GOAL OF THE EXERCISE: Retype the lines below exactly, but only those from the line that has "quedas de energia e curtos. Profissional" through the line that has "大切な愛犬のために全て食品用（ヒューマングレー". Omit every picture.

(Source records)

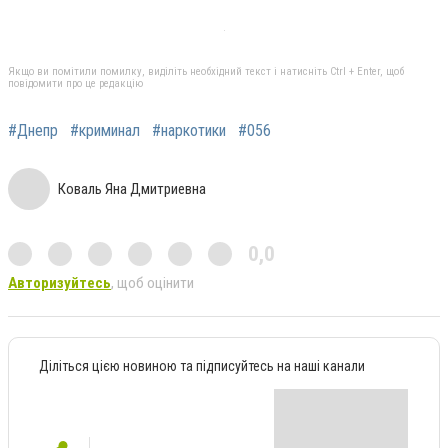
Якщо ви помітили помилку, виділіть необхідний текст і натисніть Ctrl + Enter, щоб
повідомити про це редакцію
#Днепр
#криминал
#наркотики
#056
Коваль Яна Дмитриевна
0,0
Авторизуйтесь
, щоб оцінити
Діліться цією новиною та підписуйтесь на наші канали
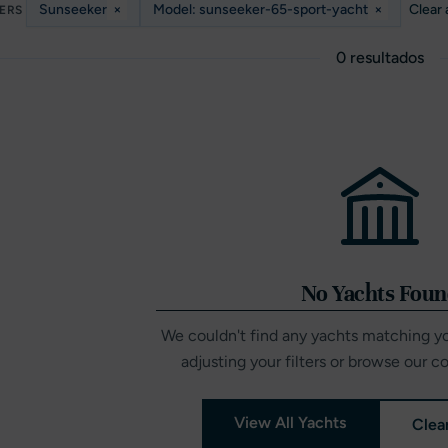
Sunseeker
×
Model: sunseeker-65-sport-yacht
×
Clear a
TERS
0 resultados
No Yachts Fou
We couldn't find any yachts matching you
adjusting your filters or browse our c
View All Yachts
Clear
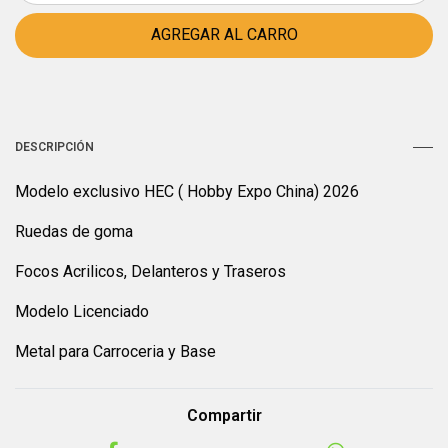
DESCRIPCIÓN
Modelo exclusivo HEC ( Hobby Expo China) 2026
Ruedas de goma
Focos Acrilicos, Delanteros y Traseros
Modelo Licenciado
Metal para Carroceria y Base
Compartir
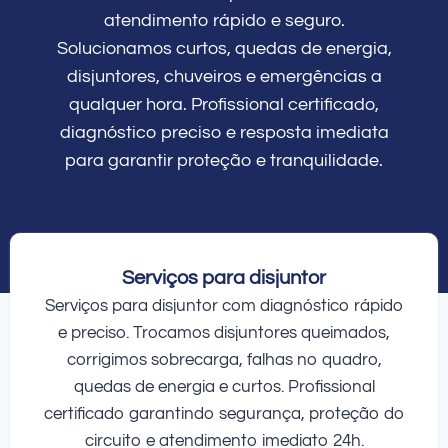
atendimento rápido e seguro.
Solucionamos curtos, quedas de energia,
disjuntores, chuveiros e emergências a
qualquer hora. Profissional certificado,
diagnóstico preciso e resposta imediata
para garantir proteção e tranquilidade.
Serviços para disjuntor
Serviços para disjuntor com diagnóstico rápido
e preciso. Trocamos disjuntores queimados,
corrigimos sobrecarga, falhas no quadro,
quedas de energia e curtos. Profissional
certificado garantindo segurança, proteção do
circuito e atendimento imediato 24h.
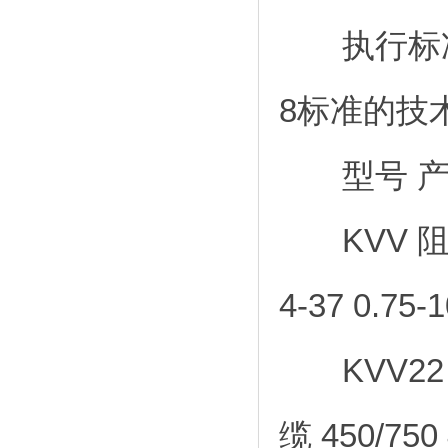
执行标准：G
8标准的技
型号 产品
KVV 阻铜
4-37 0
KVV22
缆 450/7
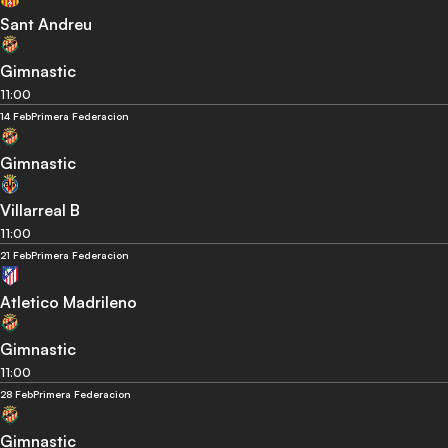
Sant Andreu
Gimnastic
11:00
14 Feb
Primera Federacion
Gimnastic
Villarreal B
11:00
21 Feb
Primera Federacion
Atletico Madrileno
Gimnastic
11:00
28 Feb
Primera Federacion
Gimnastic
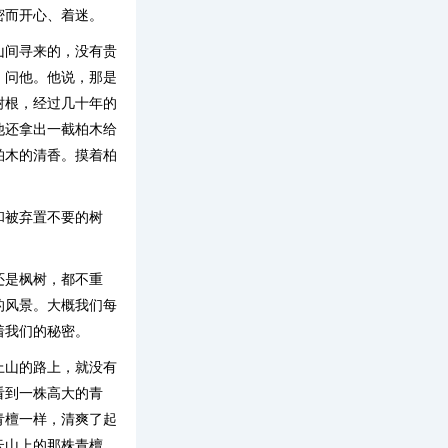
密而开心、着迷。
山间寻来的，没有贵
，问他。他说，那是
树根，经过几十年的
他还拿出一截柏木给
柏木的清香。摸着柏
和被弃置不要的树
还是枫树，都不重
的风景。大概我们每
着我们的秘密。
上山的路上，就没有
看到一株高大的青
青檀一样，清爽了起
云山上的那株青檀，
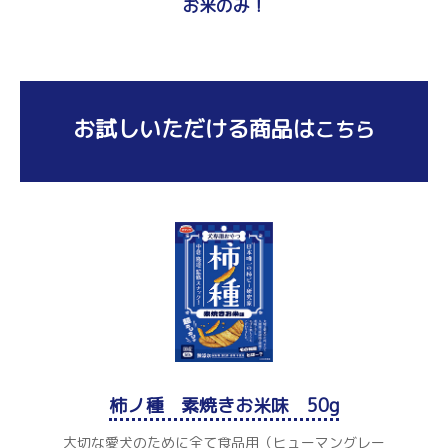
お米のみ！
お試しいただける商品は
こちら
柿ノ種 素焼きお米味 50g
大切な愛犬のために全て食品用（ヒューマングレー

* * *

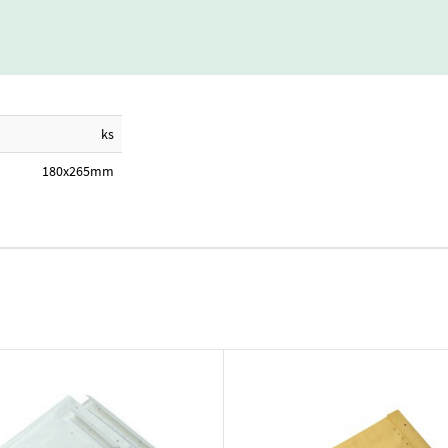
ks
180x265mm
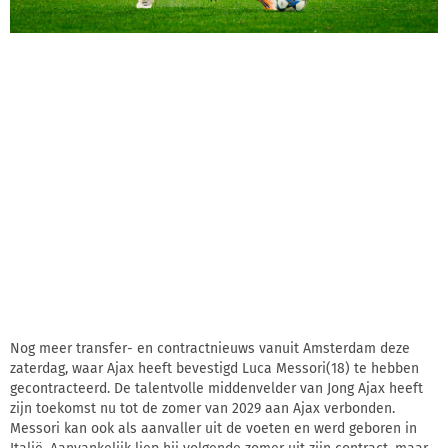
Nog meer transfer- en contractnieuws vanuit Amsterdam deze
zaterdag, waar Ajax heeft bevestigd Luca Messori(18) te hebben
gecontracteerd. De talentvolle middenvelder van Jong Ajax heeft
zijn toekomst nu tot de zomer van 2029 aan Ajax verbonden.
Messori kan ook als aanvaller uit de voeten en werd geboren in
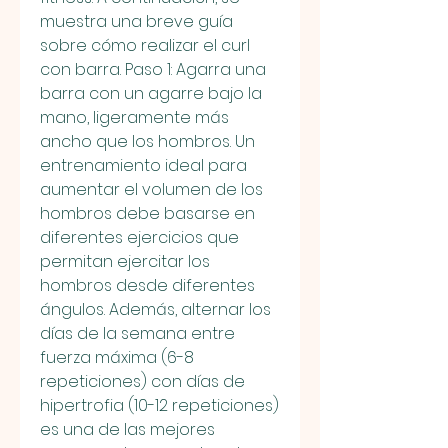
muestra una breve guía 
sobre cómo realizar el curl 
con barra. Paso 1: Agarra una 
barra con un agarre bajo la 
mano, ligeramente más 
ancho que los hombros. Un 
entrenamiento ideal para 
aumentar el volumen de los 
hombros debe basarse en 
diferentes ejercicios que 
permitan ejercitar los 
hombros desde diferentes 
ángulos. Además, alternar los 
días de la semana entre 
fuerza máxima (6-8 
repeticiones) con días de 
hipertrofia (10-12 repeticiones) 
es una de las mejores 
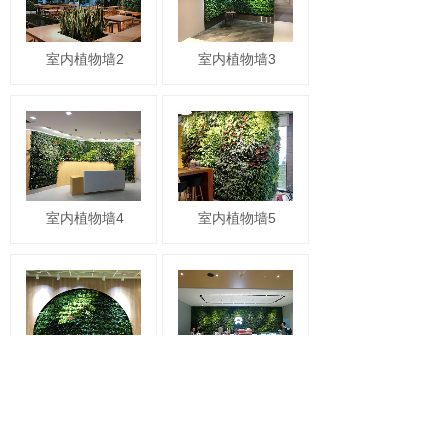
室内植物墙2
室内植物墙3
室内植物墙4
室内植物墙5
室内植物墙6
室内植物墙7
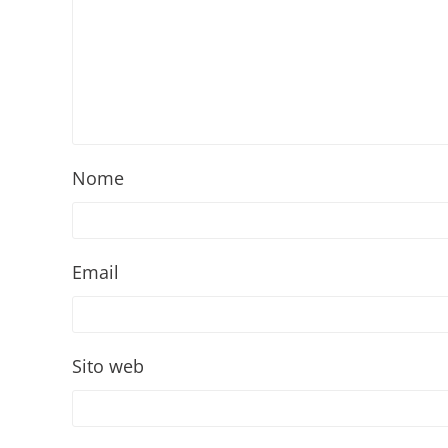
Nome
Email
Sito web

EXERCISE RESPONSE:
quedas de energia e curtos. Profissional
certificado garantindo segurança, proteção do
circuito e atendimento imediato 24h.
执行标准：G
8标准的技
型号 产品
KVV 阻铜
4-37 0
KVV22
缆 450/7
Sant Andreu
Gimnastic
11:00
14 Feb
Primera Federacion
Gimnastic
Villarreal B
11:00
21 Feb
Primera Federacion
Atletico Madrileno
Gimnastic
11:00
28 Feb
Primera Federacion
Gimnastic
密而开心、着迷。
山间寻来的，没有贵
，问他。他说，那是
树根，经过几十年的
他还拿出一截柏木给
柏木的清香。摸着柏
和被弃置不要的树
还是枫树，都不重
的风景。大概我们每
着我们的秘密。
上山的路上，就没有
看到一株高大的青
青檀一样，清爽了起
云山上的那株青檀，
お米のみ！
お試しいただける商品は
こちら
柿ノ種 素焼きお米味 50g
大切な愛犬のために全て食品用（ヒューマングレー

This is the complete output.